• Compiti da svolgere:
A - Estrai dal testo sul progetto di Machine Learning il passo che comincia con le parole "## Descrizione Attributi" e si chiude dopo le parole "from 15 to 22)", riportandolo parola per parola.
B - Secondo il testo sul progetto di Machine Learning, da quante scuole superiori provengono i dati e di quale Paese sono?

• Testo del documento:
# Progetto Machine Learning
Progetto per il corso di Machine Learning - SUPSI DTI 2020/2021.

Gruppo formato da:
* De Santi Massimo
* Aleskandar Stojkovski

## Dataset

Dati provenienti da due scuole superiori Portoghesi.
I dati sono stati raccolti tramite report scolastici e questionari. 

Attributi disponibili includono:
- attributi demografici
- attributi sociali
- attributi relativi alla scuola
- voti

Attraverso due distinti dataset vengono analizzate le performance di due materie:
- Mathematica (student-mat.csv) 
- Lingua Portoghese (student-por.csv)

## Descrizione Attributi comuni:
| i | col | description |
| --- | :- | :- |
| 1  | school     | student's school (binary: "GP" - Gabriel Pereira or "MS" - Mousinho da Silveira)
| 2  | sex        | student's sex (binary: "F" - female or "M" - male)
| 3  | age        | student's age (numeric: from 15 to 22)
| 4  | address    | student's home address type (binary: "U" - urban or "R" - rural)
| 5  | famsize    | family size (binary: "LE3" - less or equal to 3 or "GT3" - greater than 3)
| 6  | Pstatus    | parent's cohabitation status (binary: "T" - living together or "A" - apart)
| 7  | Medu       | mother's education (numeric: 0 - none,  1 - primary education (4th grade), 2 – 5th to 9th grade, 3 – secondary education or 4 – higher education)
| 8  | Fedu       | father's education (numeric: 0 - none,  1 - primary education (4th grade), 2 – 5th to 9th grade, 3 – secondary education or 4 – higher education)
| 9  | Mjob       | mother's job (nominal: "teacher", "health" care related, civil "services" (e.g. administrative or police), "at_home" or "other")
| 10 | Fjob       | father's job (nominal: "teacher", "health" care related, civil "services" (e.g. administrative or police), "at_home" or "other")
| 11 | reason     | reason to choose this school (nominal: close to "home", school "reputation", "course" preference or "other")
| 12 | guardian   | student's guardian (nominal: "mother", "father" or "other")
| 13 | traveltime | home to school travel time (numeric: 1 - <15 min., 2 - 15 to 30 min., 3 - 30 min. to 1 hour, or 4 - >1 hour)
| 14 | studytime  | weekly study time (numeric: 1 - <2 hours, 2 - 2 to 5 hours, 3 - 5 to 10 hours, or 4 - >10 hours)
| 15 | failures   | number of past class failures (numeric: n if 1<=n<3, else 4)
| 16 | schoolsup  | extra educational support (binary: yes or no)
| 17 | famsup     | family educational support (binary: yes or no)

• Estratto dei dati:
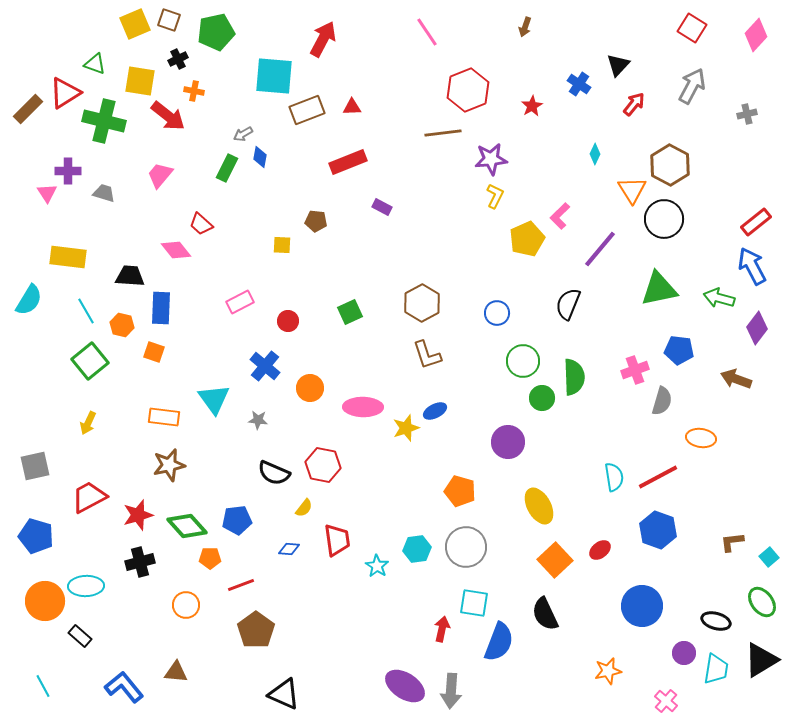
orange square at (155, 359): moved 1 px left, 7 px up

==

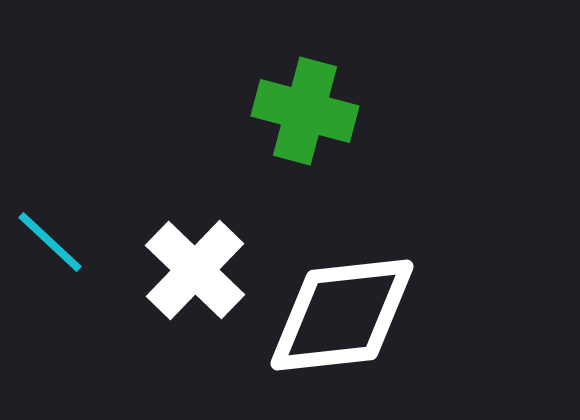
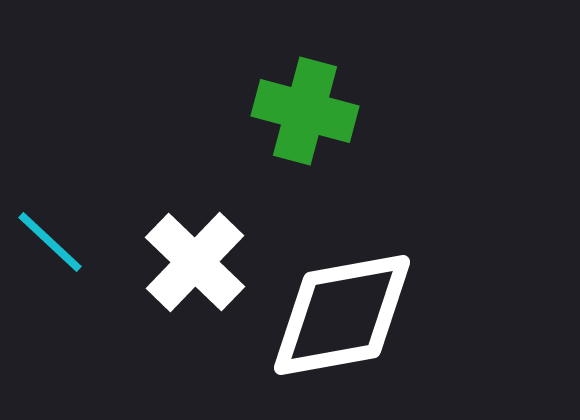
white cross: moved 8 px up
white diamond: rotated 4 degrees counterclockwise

• Risultati dell'esercizio:
A -
## Descrizione Attributi comuni:
| i | col | description |
| --- | :- | :- |
| 1  | school     | student's school (binary: "GP" - Gabriel Pereira or "MS" - Mousinho da Silveira)
| 2  | sex        | student's sex (binary: "F" - female or "M" - male)
| 3  | age        | student's age (numeric: from 15 to 22)

B - I dati provengono da due scuole superiori portoghesi.